I do my best to inject sarcasm and disapproval into my voice as I read these last words, because even if I’m not going to get anything out of the experience, at least I’ll have passed on some wisdom to the younger generation. But the girl just smiles the satisfied smile of one who is hearing the same beloved story for the billionth time. Clearly, I’m going to have to spell it out for her.

“It doesn’t really work like that, you know,” I tell her. “Things don’t end happily.”

“Yes, they do.”

I shrug and hand the book back to her. “You’ll learn,” I say. I tried. Someday she’ll look back on this conversation and remember she was warned.

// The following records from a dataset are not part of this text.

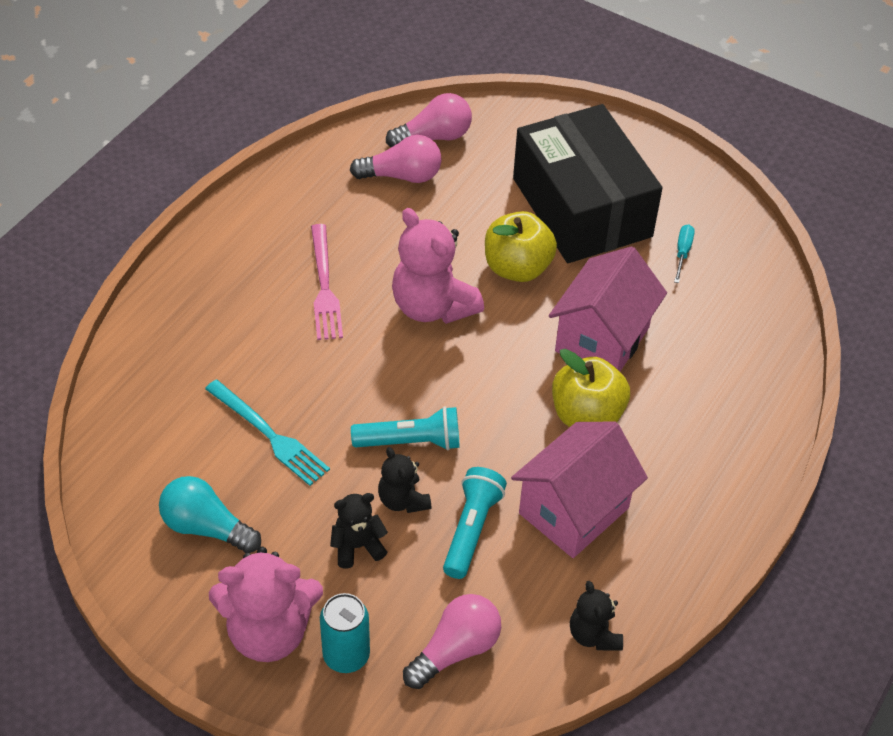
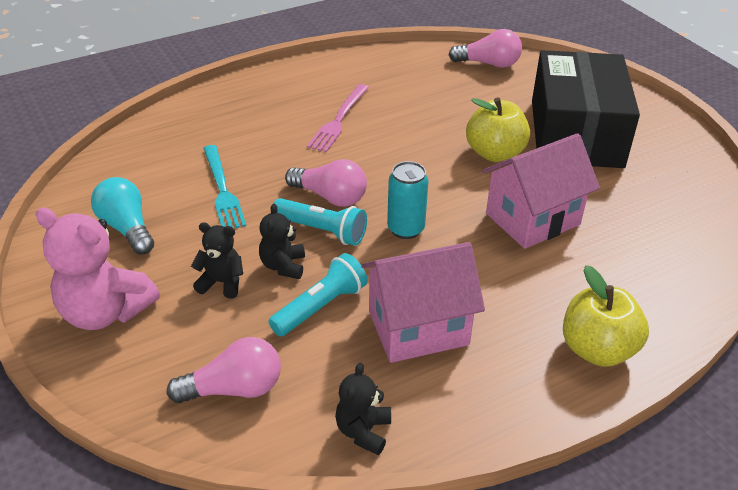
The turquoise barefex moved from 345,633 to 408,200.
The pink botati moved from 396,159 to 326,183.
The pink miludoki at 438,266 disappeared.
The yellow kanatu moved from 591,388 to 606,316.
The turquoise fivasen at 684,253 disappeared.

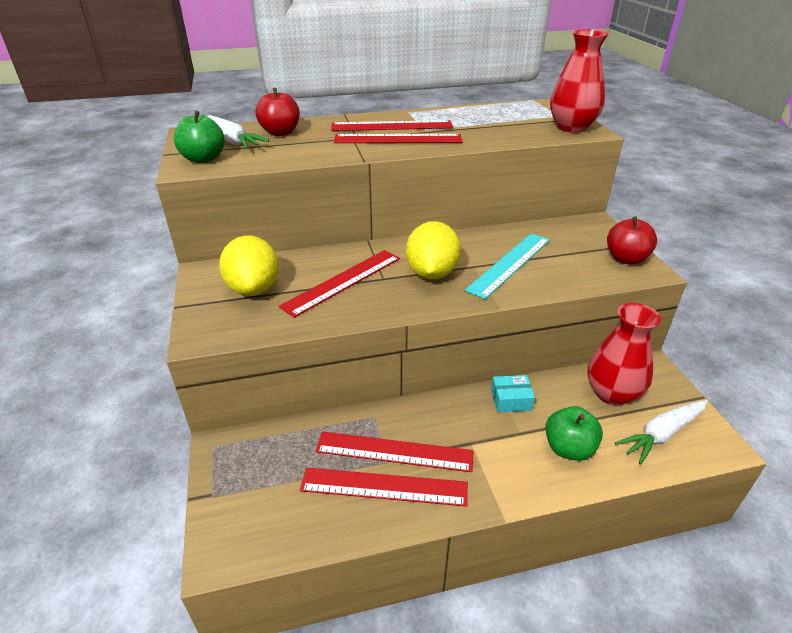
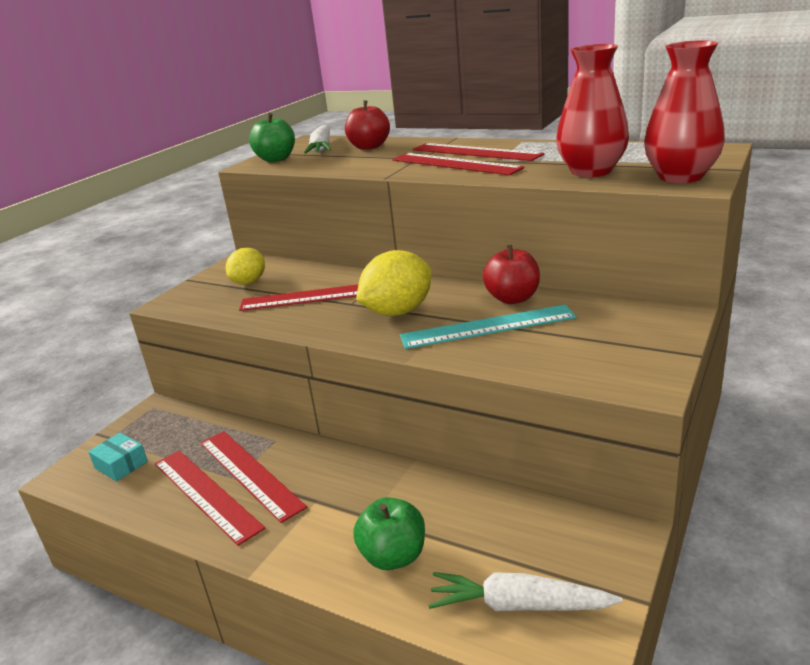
The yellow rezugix at 249,265 changed to 0.65 times the size.
The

“It wouldn’t be in the book if it wasn’t true,” she says firmly, like she’s teaching
me
some lesson.

I don’t answer. Some people would rather live in a fairy tale.

 

An hour later, I’m standing in the dreary fluorescent-lit baggage claim area as the rest of the passengers from Flight 403 from Newark shove each other and try to figure out which black suitcase is theirs. Mine stands out because I painted red skulls on all four sides. People back away in horror when they see it, conveniently clearing a path for me. As a special bonus, the other passengers keep their distance once I park the suitcase next to my gym bag and sticky backpack. Julie, the flight attendant “in charge” of me, frowns from the opposite side of the carousel, arms crossed, miffed that I refused to bond with her on the plane over her love of hair clips and nail decals. She sees the skulls and shakes her head in further dismay at my failure to fit her sweet teen ideal.